Wikipedia Science Articles Main Clusters

Data Source and the Network

This study case approaches the connection of Wikipedia Science pages. The network data of this relation was extracted from the English Wikipedia in early 2020 and it’s publicly available at Netzschleuder. The articles are linked if the cosine similarity of the page content is above a preset threshold. So, the network nodes are the Science Wikipedia pages and the edges are formed based in the content page similarity. This relation generates a unidirectional network wich means that the connection between nodes have no direction at all.

Visualization

It is possible to visualize complex networks using only python with modules such as Networkx and Matplotlib.
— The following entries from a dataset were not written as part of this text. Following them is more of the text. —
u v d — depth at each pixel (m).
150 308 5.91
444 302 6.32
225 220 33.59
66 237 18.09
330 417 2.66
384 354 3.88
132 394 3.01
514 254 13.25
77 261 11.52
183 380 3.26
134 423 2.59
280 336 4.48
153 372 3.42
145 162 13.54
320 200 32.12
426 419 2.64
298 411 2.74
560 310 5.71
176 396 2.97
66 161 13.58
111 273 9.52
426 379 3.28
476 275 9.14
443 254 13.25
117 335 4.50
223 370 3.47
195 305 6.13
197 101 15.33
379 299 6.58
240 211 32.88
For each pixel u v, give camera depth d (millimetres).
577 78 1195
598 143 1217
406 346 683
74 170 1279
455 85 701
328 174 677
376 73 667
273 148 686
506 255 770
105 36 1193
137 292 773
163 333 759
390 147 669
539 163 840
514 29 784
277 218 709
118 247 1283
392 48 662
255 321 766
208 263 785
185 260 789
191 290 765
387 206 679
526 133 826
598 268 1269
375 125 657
However, to accomplish this, a lot of hardworking is necessary and, depending on the graph, the result isn’t very good in sight:

My failed attempt

Gephi

Gephi is an open-source and free software for managing graphs and networks. It also offers different layout algorithms, clustering tools, sorting by node attributes, statistic insights and other many functions. In this study case, Gephi was used to create the cluster layout and color reparting based on different Science types: natural (green), formal (blue), social (red) and applied (dark gray). These types were already set at the original data source file. The result image is shown below. Labels were intentionally omitted to increase visualization and nodes size is bigger proportional to its degree.
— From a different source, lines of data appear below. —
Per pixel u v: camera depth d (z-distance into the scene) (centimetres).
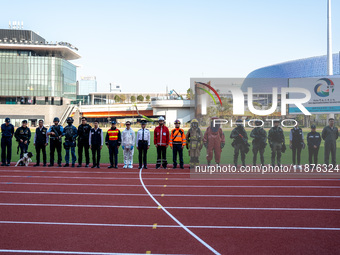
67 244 566
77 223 682
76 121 9156
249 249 544
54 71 9175
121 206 821
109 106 9244
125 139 1516
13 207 809
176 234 617
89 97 12594
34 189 1030
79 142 1541
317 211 778
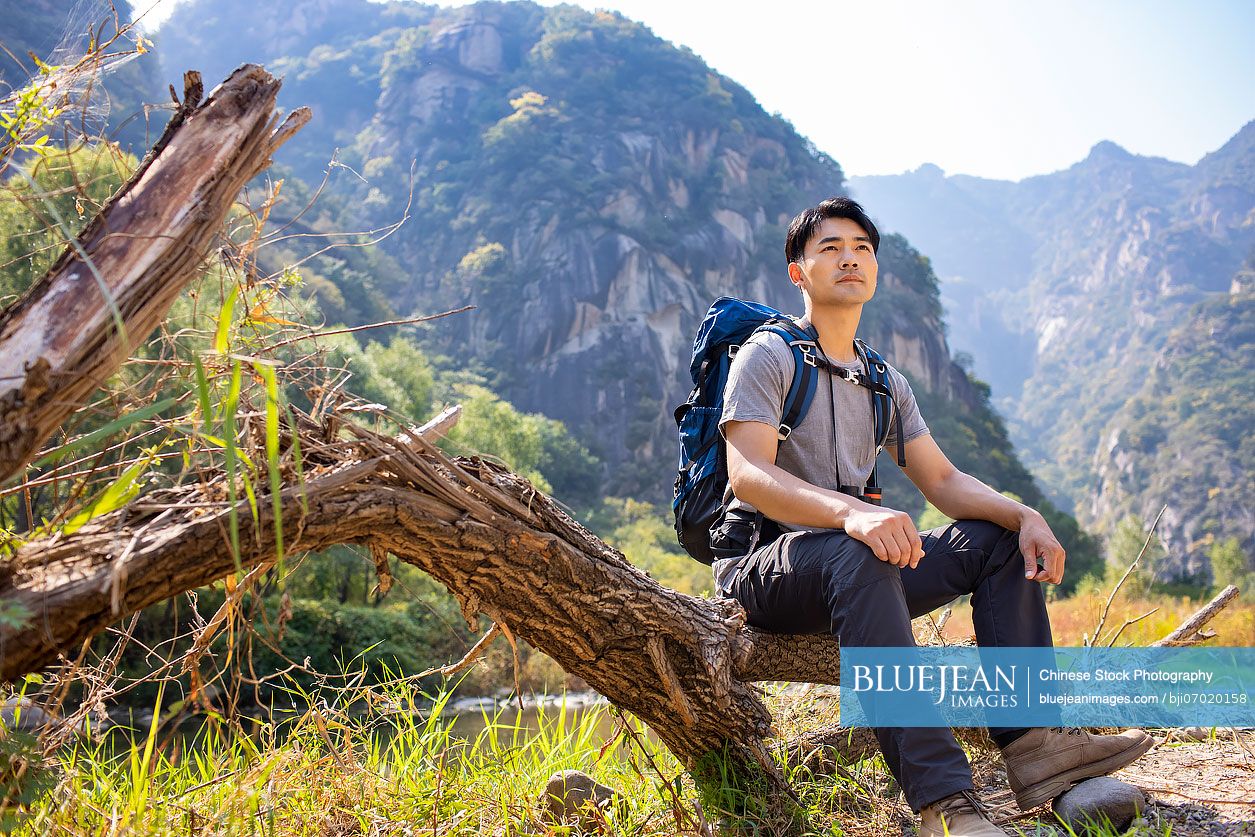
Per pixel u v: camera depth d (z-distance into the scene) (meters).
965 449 99.94
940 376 118.50
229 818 1.72
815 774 2.39
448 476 1.70
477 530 1.68
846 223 2.37
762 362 2.22
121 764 2.06
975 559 2.14
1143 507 152.50
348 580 19.56
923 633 3.10
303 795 2.02
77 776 1.85
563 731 2.62
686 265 111.38
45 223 1.64
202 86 1.47
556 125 126.62
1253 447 147.12
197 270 1.45
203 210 1.38
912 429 2.43
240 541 1.44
Wikipedia Science Pages Clusters — Natural (green), Formal (blue), Social (red) and Applied (dark gray)

Analysis

In order to realize how the connections occur in the network, some calculations were processed to verify the link relations measurements of each node and the network itself.

The charts below show the distribution of the node connections quantity, also known as Degree. The majority have 30 or less links while there are a lot of outliers with more than 60. This is a skewed distribution, which denotes a non-balanced number of connections in the network — some science pages are vastly connected and others are way too specific to relate with more topics.

Histogram and Boxplot Chart of Degree Distribution

Since the network data were classified based on different science groups, it is expected that nodes connections were arranged into clusters and then the clustering coefficient of all nodes to be more similar. This statement is actually true for the network as are shown in the charts.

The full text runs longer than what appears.